The Beaufort Tribune is published occasionally to cover matters of important current interest to the residents of and visitors to the City of Beaufort, the Town of Port Royal, and northern Beaufort County.
The Beaufort Tribune was originally founded in 1874 by Winchell French, son of Mansfield French, who led the missionaries from New York, Philadelphia and Boston to Beaufort and the nearby Sea Islands during the Civil War to help the newly freed slaves. The newspaper closed several years later when Winchell French, initially a Republican, became disgusted with the corrupt local Reconstruction Republican political establishment and backed the Democrat Wade Hampton for governor of South Carolina. As a result he lost almost all of the advertising revenue from courthouse tax-sale advertisements, and went bankrupt.
Starting in the late 1990s George Graham Trask, who owns and resides in the house the French family purchased during the Civil War, began occasional publication of a printed reincarnation of the original Beaufort Tribune in order to publicize important local issues including Beaufort County’s proposed draconian zoning ordinance. In 2009 he established The Beaufort Tribune on the Internet as a daily commercial enterprise under the ownership of Hometown Local Media, Inc., when The Beaufort Gazette, owned by a California conglomerate, closed its editorial office in Beaufort. In September 2012 he ceased commercial operations due to a dramatic reduction in advertising revenue due to competition from the online giant, Google, but continued sporadic publication of important local news events, most notably an epidemic of local drug abuse and defeat of a proposal by the City of Beaufort to allow construction of commercial structures in the downtown waterfront park.

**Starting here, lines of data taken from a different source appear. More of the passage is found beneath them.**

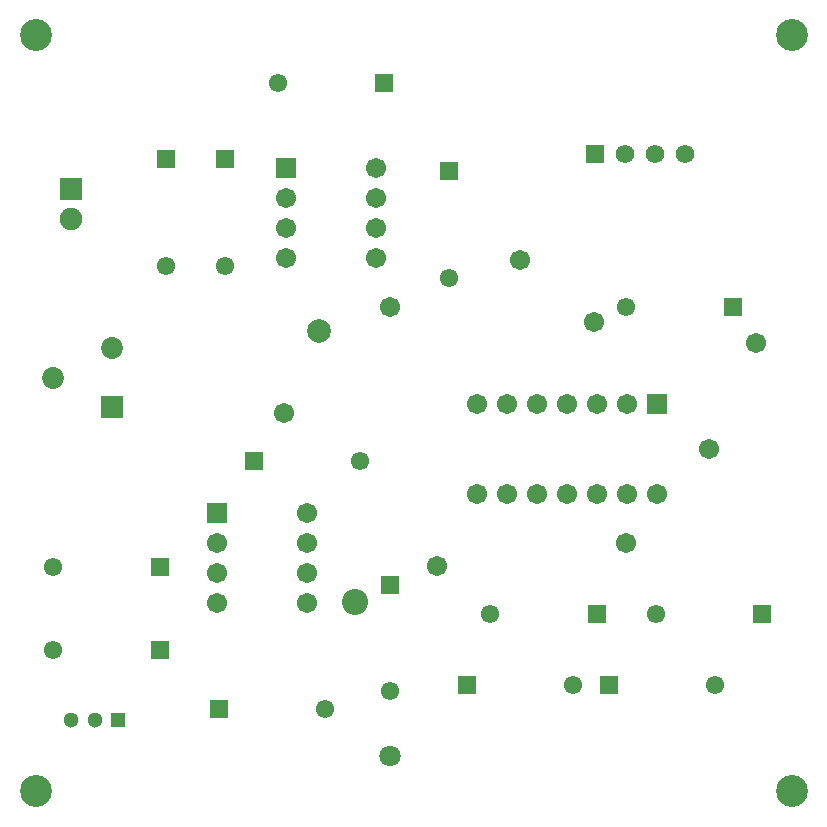
<source format=gts>
G04*
G04 #@! TF.GenerationSoftware,Altium Limited,Altium Designer,23.1.1 (15)*
G04*
G04 Layer_Color=8388736*
%FSLAX44Y44*%
%MOMM*%
G71*
G04*
G04 #@! TF.SameCoordinates,A873AAFA-6C65-4712-A0E8-E9F7B2878B64*
G04*
G04*
G04 #@! TF.FilePolarity,Negative*
G04*
G01*
G75*
%ADD15C,1.7032*%
%ADD16R,1.7032X1.7032*%
%ADD17R,1.7032X1.7032*%
%ADD18C,1.5532*%
%ADD19R,1.5532X1.5532*%
%ADD20C,1.5732*%
%ADD21R,1.5732X1.5732*%
%ADD22C,1.9032*%
%ADD23R,1.9032X1.9032*%
%ADD24R,1.5532X1.5532*%
%ADD25C,1.8532*%
%ADD26R,1.8532X1.8532*%
%ADD27C,1.8032*%
%ADD28R,1.3000X1.3000*%
%ADD29C,1.3000*%
%ADD30C,2.7032*%
%ADD31C,2.0032*%
%ADD32C,2.2032*%
D15*
X403800Y281900D02*
D03*
X429200D02*
D03*
X454600D02*
D03*
X480000D02*
D03*
X505400D02*
D03*
X530800D02*
D03*
X556200D02*
D03*
X403800Y358100D02*
D03*
X429200D02*
D03*
X454600D02*
D03*
X480000D02*
D03*
X505400D02*
D03*
X530800D02*
D03*
X260000Y189200D02*
D03*
Y214600D02*
D03*
Y240000D02*
D03*
Y265400D02*
D03*
X183800Y189200D02*
D03*
Y214600D02*
D03*
Y240000D02*
D03*
X318100Y481900D02*
D03*
Y507300D02*
D03*
Y532700D02*
D03*
Y558100D02*
D03*
X241900Y481900D02*
D03*
Y507300D02*
D03*
Y532700D02*
D03*
X330000Y440000D02*
D03*
X370000Y220500D02*
D03*
X440000Y480000D02*
D03*
X640000Y410000D02*
D03*
X600000Y320000D02*
D03*
X530000Y240000D02*
D03*
X503030Y426970D02*
D03*
X240000Y350000D02*
D03*
D16*
X556200Y358100D02*
D03*
D17*
X183800Y265400D02*
D03*
X241900Y558100D02*
D03*
D18*
X305000Y310000D02*
D03*
X605000Y120000D02*
D03*
X380000Y465000D02*
D03*
X530000Y440000D02*
D03*
X190000Y475000D02*
D03*
X275000Y100000D02*
D03*
X485000Y120000D02*
D03*
X330000Y115000D02*
D03*
X415000Y180000D02*
D03*
X235000Y630000D02*
D03*
X555000Y180000D02*
D03*
X140000Y475000D02*
D03*
X45000Y150000D02*
D03*
Y220000D02*
D03*
D19*
X215000Y310000D02*
D03*
X515000Y120000D02*
D03*
X620000Y440000D02*
D03*
X185000Y100000D02*
D03*
X395000Y120000D02*
D03*
X505000Y180000D02*
D03*
X325000Y630000D02*
D03*
X645000Y180000D02*
D03*
X135000Y150000D02*
D03*
Y220000D02*
D03*
D20*
X580000Y570000D02*
D03*
X554600D02*
D03*
X529200D02*
D03*
D21*
X503800D02*
D03*
D22*
X60000Y514600D02*
D03*
D23*
Y540000D02*
D03*
D24*
X380000Y555000D02*
D03*
X190000Y565000D02*
D03*
X330000Y205000D02*
D03*
X140000Y565000D02*
D03*
D25*
X95000Y405000D02*
D03*
X45000Y380000D02*
D03*
D26*
X95000Y355000D02*
D03*
D27*
X330000Y60000D02*
D03*
D28*
X100000Y90000D02*
D03*
D29*
X80000D02*
D03*
X60000D02*
D03*
D30*
X30000Y30000D02*
D03*
X670000D02*
D03*
Y670000D02*
D03*
X30000D02*
D03*
D31*
X270000Y420000D02*
D03*
D32*
X300000Y190000D02*
D03*
M02*

</source>
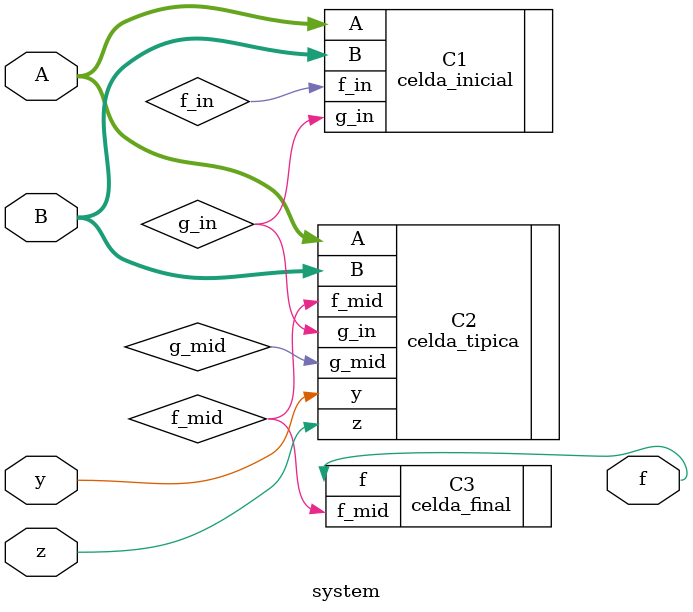
<source format=v>
`include "celda_inicial.v"
`include "celda_tipica.v"
`include "celda_final.v"

module system(
    input [2:0] A, B,
    input z, y,
    output f
);

//conexiones generadas para el cableado de cada celda
wire f_in;
wire g_in;
wire f_mid;
wire g_mid;

//instanciacion de la celda inicial
celda_inicial C1 (
    .A(A), 
    .B(B),
    .f_in(f_in),
    .g_in(g_in)
);

//instanciacion de la celda tipica
celda_tipica C2(
    .z(z),
    .y(y),
    .A(A), 
    .B(B),
    .g_in(g_in),
    .f_mid(f_mid),
    .g_mid(g_mid)
);

//instanciacion de la celda final
celda_final C3(
    .f_mid(f_mid),
    .f(f)
);

endmodule
</source>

George Graham Trask, born 1940, is a Beaufort native who attended the public schools of Beaufort; Episcopal High School in Alexandria, Virginia, where he was editor of the student newspaper; Davidson College (BA in History and Economics), where he was president of the student body; the University of Vienna, Austria; Harvard Law School, earning a JD degree; and Harvard Business School. In the 1960s he served in the United States Army Intelligence Corps as a counterintelligence officer and on the staff of President Lyndon Johnsons’s National Advisory Commission on Civil Disorders. Afterwards until the late 1970s he served in Atlanta as a corporate and tax lawyer in what are now two of the largest law firms in the United States: King & Spalding and Alston & Bird. In addition to The Beaufort Tribune his business endeavors have included seminars in Vienna, Austria, and owner/operator of numerous businesses in the Beaufort area including First Carolina Bank, of which he was president until its sale to South Carolina National Bank, at that time the largest bank in the state; Beaufort Broadcasting Company (WBEU and WBEU-FM); Best Western Sea Island Inn; Rose Supply Company; Coastal Villages Press; and Distant Island Company (The Village of Distant Island). His community services have included incorporation of Beaufort County Open Land Trust and membership on the boards of Penn Community Center (vice chairman), Historic Beaufort Foundation, and Beaufort-Jasper Water Authority.
During the time of its commercial operation as a daily online newspaper in the period 2009-2012, The Beaufort Tribune was the only locally owned daily newspaper serving the entirety of Beaufort County. Our content has always been entirely free to our readers. In 2012 our pages were read more than 7,000,000 times and had a readership of more than 50,000 separate individuals each month. (source: Google Analytics).
Staff during time of commercial online operations:
Publisher/Editor:
George Graham Trask
Business Manager:
Susan Yoakum Woods
Sunrise Photographer:
Jack Howison
Occasional Columnists:
Janet Carr Hull
Robert H. Moore
Charles Webb III
In September 2012 we announced that we were taking a “vacation” from publishing The Beaufort Tribune as a daily commercial online local newspaper. The two reasons were (i) lack of sufficient advertising revenue and (ii) the almost total obsession of our readers on stories about local crime, which we described as “depressing and dispiriting”.
On April 23, 2020, we announced the resumption of publication “at my leisure and for my pleasure. This means publishing local news stories, commentary, and features that strike my fancy and that will, I hope, strike your fancy too. The Beaufort Tribune will be produced without urgency, deadlines, or advertising, a pleasurable caprice for you and me.”